By this time, the conventional paradigms of the major multilateral and bilateral development entities were beginning to evolve. Projects and programmes started to have increased private participation, public-private collaborations, and innovative financial engineering and risk management. While a positive direction, these changes were almost exclusively designed for and implemented in larger projects and programmes, meaning that many of the benefits continued to bypass the poor and underserved communities. There were, however, positive changes emerging, most notably technological innovations that made small-scale investments, such as improved solar cells, batteries, and micro-hydro systems, much more competitive and creating other development synergies. These discussions, and the critical concepts that emerged, provided the foundation for S3IDF.
S3IDF Takes Shape
The S3IDF founders, leveraging their knowledge and experience, seized the opportunity to build on the evolving development paradigms and extend the benefits into poor and underserved communities. The S3IDF concept explicitly embedded principles and approaches to bring engineering, institutional, and financial engineering approaches that had evolved for large projects and brought them to bear on small projects. Projects and programmes would be implemented explicitly with pro-poor, pro-environment criteria and business-like thinking. The approach became known as The Social Merchant Bank Approach (SMBA)®.

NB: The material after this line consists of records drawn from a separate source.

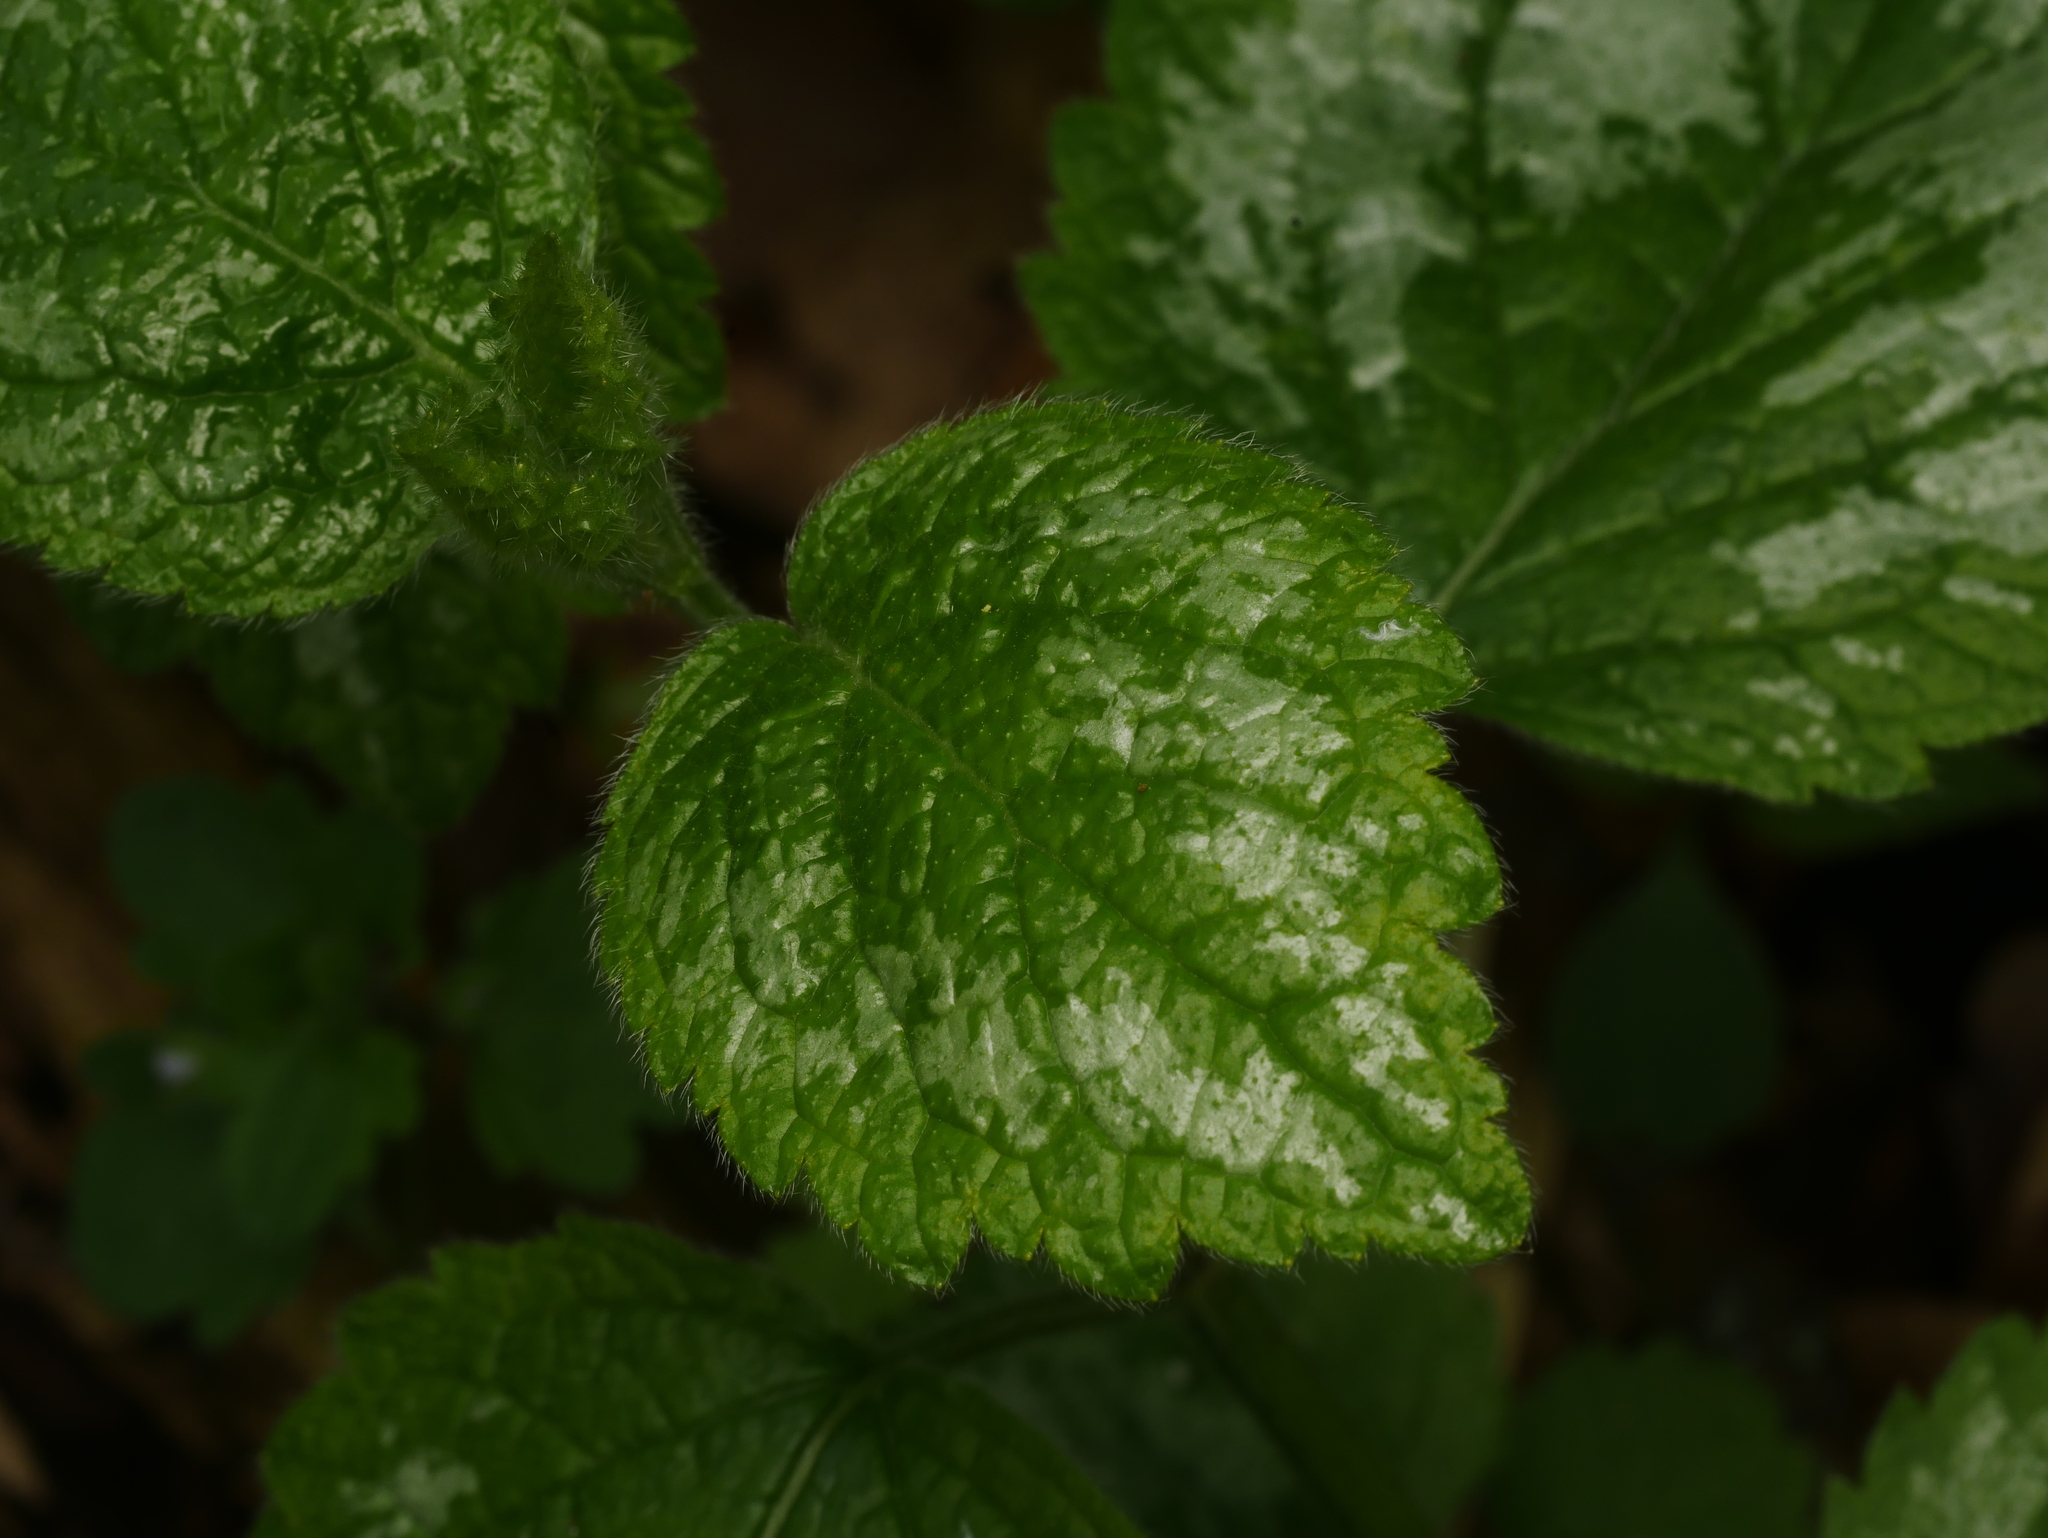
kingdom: Plantae
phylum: Tracheophyta
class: Magnoliopsida
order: Lamiales
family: Lamiaceae
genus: Lamium
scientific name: Lamium galeobdolon
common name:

The SMBA was designed to address the problems the poor face by simultaneously overcoming their lack of access to financing, technology access and knowledge, and/or business experience by using innovative co-financing mechanisms and on-the-ground support. By bundling and tailoring support in these areas to local conditions and market demands, S3IDF set out to enable the poor to gain access to basic services, employment, and asset-creation opportunities. These benefits also would help to improve standards of living and stimulate economic development.
The founders, through S3IDF, set out to pursue two parallel mission objectives:
- Positively impact the poor and the environment by employing the SMBA® in India; and,
- Achieve broader and greater impact within poor communities around the globe by challenging current development practises and mindsets as well as enabling other development entities to effectively apply the SMBA®.